__Exercise__. In the text on George Washington Colcord, swap "court costs" for "legal fees" and give the passage again from "Nine Graysville Adventists, including" up to and including "from 125 to 75.".
::: Text section
First Published: August 29, 2020

George Washington Colcord was a pastor, evangelist, conference president, and educator who founded two academies that were forerunners of universities (Walla Walla University and Southern Adventist University). He was born in Illinois on May 12, 18431 to Ivory Colcord and Elzina Smith Colcord and had 12 siblings.2 He married Ada L. Linerode (1846-1922) in 1866.3 George and Ada operated an academy in Illinois before George entered the gospel ministry.4 The first time he was mentioned in an Adventist publication seems to have been in the February 1871 issue of the Review and Herald that published his poem5 and a report about his preaching at the Woodburn, Illinois church and evangelistic meetings in Fosterburg, Illinois, which resulted in at least a dozen decisions to keep the seventh-day Sabbath.6

Colcord was the first president of the Upper Columbia Conference7 at a time when that conference had only two ordained ministers – himself and Alonzo T. Jones – and two licensed ministers.8 After two years as conference president, he served the same conference as executive secretary.9 The following year (1887) he founded Milton Academy in eastern Oregon, a forerunner of Walla Walla University.10 Milton Academy was the first Adventist school in the territory that later became the North Pacific Union Conference of Seventh-day Adventists.11

Graysville Academy

In 1891 Robert Kilgore, leader of the Adventist church in the southeastern United States, invited Colcord to come to Graysville, Tennessee to start a school. Colcord both founded and funded what became known as Graysville Academy, a forerunner of Southern Adventist University. He rented the second storey of J. W. Clouse’s General Store for a classroom. Before this room was ready for use, Colcord began holding classes in the spring of 1892 in the local Seventh-day Adventist church. Starting with 23 students, enrollment grew to 60 by January 1893, whereupon Colcord had a two storey school constructed on a nine-acre plot of land. By the end of 1893 Colcord’s private academy had become a boarding school.12

Meanwhile, Colcord was “wearing four hats.” In addition to being an administrator and teacher, he was acting as a pastor and evangelist.13

Arthur W. Spalding was one of his students. He remembered Colcord as a “grand old drillmaster” who was responsible for his “love of English grammar.”14 Spalding said his teacher “set us to watching and correcting one another’s speech (and incidentally getting our own corrected) and if I have ever been a critic, I learned it from good old Professor Colcord.”15

Two of Graysville Academy’s other faculty members were members of Colcord’s family: his wife and his nephew. We are told that “every one of the Colcords worked for little or no money, prioritizing the success of the young school rather than personal gain.”16

Colcord was determined to provide opportunities for students to earn a major portion of their expenses, and with classes running from Monday through Friday, and with Saturday considered to be a holy day “in which thou shall not do any work,” Sunday was the day on which students, supervised by their teachers, engaged in manual labor. This caused the school to infringe on Tennessee’s extremely strict Sunday law, 17which threatened to punish even parents who allowed their children to play on Sunday.18

Nine Graysville Adventists, including three of the five Graysville Academy faculty members, were arrested in March 1895 for Sunday law violations. Colcord was charged with “superintending carpentry work in his house.” Tried in Dayton’s Circuit Court, the Adventist members chose to defend themselves without a lawyer. They were convicted. Although the judge suspended their fines, he ordered them to pay court costs. They refused to pay, believing that paying would be an acknowledgment that their conviction was just. Consequently, they were jailed.19

With most Graysville Academy’s faculty members in jail, the school suspended operations until July 22, 1895. Apparently this caused the parents to lose confidence in the school; enrollment dropped from 125 to 75.
::::::
::: Rows
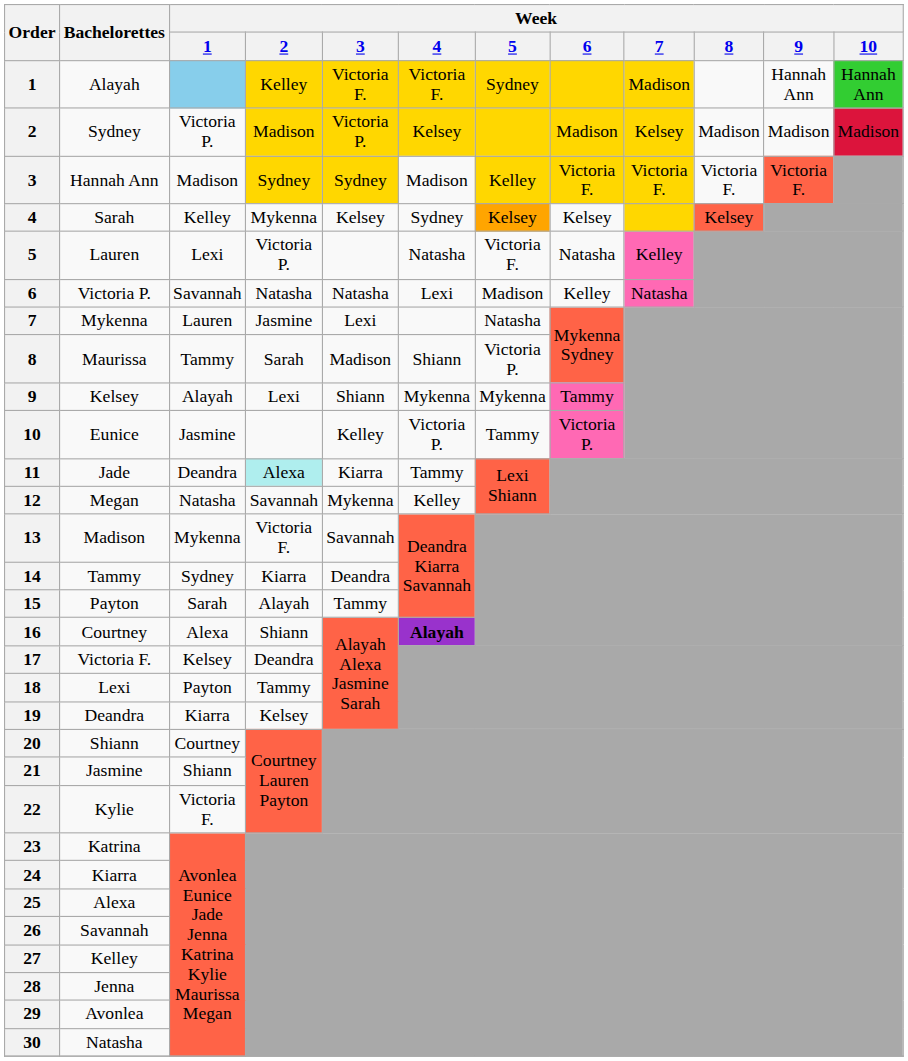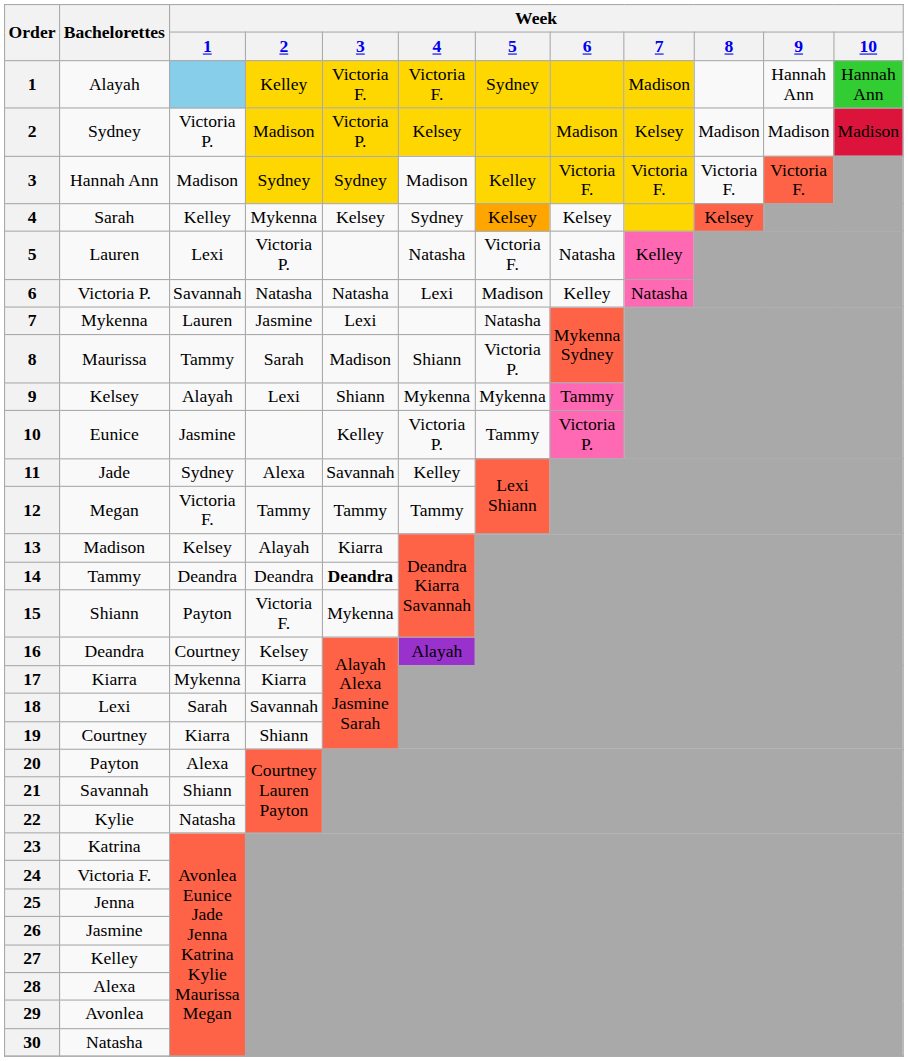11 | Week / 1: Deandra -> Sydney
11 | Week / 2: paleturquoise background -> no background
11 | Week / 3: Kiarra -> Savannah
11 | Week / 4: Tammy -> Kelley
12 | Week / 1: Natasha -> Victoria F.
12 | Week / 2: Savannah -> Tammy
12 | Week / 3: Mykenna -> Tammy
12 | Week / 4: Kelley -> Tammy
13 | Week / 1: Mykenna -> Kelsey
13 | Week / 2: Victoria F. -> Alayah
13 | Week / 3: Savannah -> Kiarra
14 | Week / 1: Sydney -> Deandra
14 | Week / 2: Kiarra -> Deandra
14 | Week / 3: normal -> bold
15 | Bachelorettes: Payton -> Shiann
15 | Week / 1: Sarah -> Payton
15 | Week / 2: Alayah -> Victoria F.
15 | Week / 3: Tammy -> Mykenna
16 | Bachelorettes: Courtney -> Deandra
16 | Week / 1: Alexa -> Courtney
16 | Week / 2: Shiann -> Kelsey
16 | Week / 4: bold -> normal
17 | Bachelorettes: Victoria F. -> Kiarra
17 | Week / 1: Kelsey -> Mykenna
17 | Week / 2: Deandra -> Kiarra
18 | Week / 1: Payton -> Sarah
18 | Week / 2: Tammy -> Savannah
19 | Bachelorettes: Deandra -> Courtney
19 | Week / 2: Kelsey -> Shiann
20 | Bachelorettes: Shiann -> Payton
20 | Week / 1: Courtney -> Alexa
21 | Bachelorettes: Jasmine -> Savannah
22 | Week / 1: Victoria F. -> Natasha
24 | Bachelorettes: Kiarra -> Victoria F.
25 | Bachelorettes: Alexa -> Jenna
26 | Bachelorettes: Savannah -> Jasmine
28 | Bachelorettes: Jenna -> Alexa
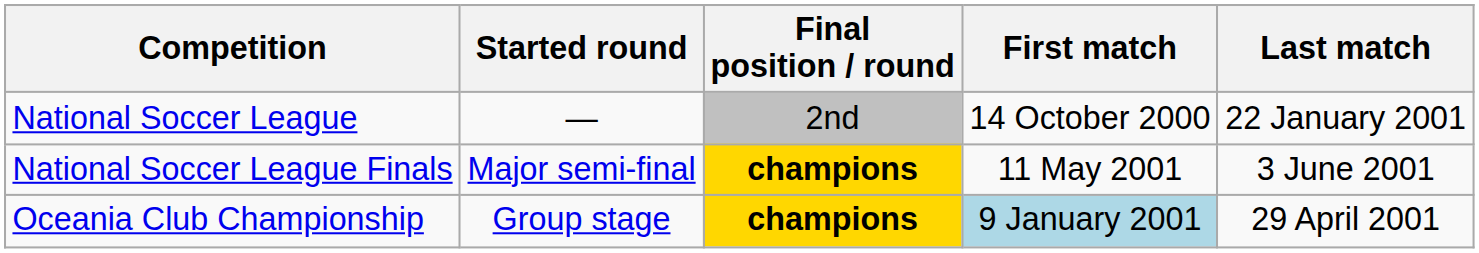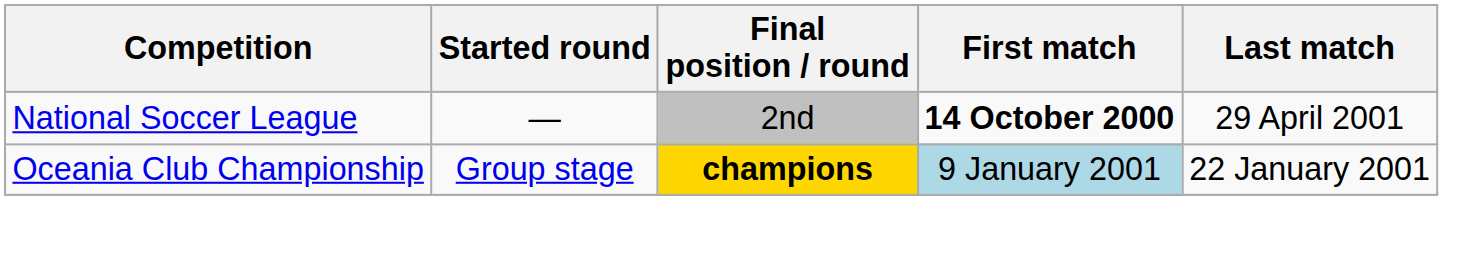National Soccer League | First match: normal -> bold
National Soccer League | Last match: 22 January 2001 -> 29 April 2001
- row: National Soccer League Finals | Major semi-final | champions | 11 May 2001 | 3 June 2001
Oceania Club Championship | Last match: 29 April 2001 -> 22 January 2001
::::::
__Final result__.
Nine Graysville Adventists, including three of the five Graysville Academy faculty members, were arrested in March 1895 for Sunday law violations. Colcord was charged with “superintending carpentry work in his house.” Tried in Dayton’s Circuit Court, the Adventist members chose to defend themselves without a lawyer. They were convicted. Although the judge suspended their fines, he ordered them to pay legal fees. They refused to pay, believing that paying would be an acknowledgment that their conviction was just. Consequently, they were jailed.19

With most Graysville Academy’s faculty members in jail, the school suspended operations until July 22, 1895. Apparently this caused the parents to lose confidence in the school; enrollment dropped from 125 to 75.